- _Aim of the exercise_:
Each line below that contains the word "omniTypes" must be copied.

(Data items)
───
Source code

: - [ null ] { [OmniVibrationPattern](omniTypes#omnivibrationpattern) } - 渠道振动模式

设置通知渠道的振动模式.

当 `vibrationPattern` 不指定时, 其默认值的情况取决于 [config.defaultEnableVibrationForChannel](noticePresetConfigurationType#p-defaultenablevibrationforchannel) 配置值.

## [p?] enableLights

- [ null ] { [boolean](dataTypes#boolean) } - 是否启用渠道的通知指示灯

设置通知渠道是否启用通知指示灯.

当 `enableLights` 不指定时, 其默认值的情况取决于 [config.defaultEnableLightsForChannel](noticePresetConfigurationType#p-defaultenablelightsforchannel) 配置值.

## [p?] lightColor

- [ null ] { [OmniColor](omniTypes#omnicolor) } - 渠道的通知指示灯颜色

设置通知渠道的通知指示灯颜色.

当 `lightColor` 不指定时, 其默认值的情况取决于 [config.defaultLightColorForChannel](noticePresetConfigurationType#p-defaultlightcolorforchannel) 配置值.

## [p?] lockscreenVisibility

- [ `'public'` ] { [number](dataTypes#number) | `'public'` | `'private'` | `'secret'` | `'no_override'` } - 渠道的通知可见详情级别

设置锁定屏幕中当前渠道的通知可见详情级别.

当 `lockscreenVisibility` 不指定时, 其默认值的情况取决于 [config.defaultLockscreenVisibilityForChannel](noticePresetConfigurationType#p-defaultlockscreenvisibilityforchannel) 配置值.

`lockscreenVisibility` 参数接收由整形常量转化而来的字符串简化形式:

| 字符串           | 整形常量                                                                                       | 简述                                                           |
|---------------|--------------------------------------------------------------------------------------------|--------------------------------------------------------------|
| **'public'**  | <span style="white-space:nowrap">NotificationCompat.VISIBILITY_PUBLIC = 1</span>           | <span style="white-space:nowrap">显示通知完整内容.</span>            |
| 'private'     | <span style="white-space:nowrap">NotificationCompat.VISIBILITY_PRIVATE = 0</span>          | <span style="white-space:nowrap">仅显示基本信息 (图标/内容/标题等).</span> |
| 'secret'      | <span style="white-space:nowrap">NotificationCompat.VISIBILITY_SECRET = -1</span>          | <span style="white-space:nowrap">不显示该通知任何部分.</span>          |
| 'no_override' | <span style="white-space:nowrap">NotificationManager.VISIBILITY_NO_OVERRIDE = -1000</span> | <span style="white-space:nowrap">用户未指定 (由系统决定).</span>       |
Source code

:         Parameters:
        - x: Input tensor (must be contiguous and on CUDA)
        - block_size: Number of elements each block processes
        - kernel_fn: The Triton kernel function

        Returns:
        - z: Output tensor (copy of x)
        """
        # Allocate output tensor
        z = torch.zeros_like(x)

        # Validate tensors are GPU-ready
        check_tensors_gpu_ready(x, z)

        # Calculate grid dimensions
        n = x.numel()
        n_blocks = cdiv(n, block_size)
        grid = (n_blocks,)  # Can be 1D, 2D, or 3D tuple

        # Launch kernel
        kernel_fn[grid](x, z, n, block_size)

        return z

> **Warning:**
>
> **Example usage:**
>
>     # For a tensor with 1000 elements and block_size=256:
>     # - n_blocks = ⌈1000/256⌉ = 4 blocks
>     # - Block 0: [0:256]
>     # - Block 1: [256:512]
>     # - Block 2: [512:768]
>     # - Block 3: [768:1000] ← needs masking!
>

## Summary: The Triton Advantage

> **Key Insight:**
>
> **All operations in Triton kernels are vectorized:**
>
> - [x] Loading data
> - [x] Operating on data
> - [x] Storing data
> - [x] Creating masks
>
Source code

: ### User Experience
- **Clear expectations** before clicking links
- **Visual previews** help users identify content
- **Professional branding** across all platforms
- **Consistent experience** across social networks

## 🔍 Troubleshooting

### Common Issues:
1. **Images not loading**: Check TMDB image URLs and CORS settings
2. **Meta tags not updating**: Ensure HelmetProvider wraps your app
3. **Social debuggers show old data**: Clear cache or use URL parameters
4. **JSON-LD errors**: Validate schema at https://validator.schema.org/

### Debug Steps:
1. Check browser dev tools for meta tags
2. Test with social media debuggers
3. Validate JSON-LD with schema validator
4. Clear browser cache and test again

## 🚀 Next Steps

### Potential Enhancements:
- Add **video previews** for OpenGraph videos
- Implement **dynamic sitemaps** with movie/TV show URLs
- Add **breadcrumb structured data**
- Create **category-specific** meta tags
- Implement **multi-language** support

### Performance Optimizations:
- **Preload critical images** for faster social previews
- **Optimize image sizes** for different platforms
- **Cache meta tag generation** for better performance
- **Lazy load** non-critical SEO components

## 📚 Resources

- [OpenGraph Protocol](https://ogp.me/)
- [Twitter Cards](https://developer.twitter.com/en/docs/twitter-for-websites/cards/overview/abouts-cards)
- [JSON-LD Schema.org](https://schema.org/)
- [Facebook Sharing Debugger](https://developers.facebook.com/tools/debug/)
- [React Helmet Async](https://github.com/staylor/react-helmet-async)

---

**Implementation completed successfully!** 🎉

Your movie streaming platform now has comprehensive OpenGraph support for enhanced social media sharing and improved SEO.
───
- _Result of this task_:
: - [ null ] { [OmniVibrationPattern](omniTypes#omnivibrationpattern) } - 渠道振动模式
- [ null ] { [OmniColor](omniTypes#omnicolor) } - 渠道的通知指示灯颜色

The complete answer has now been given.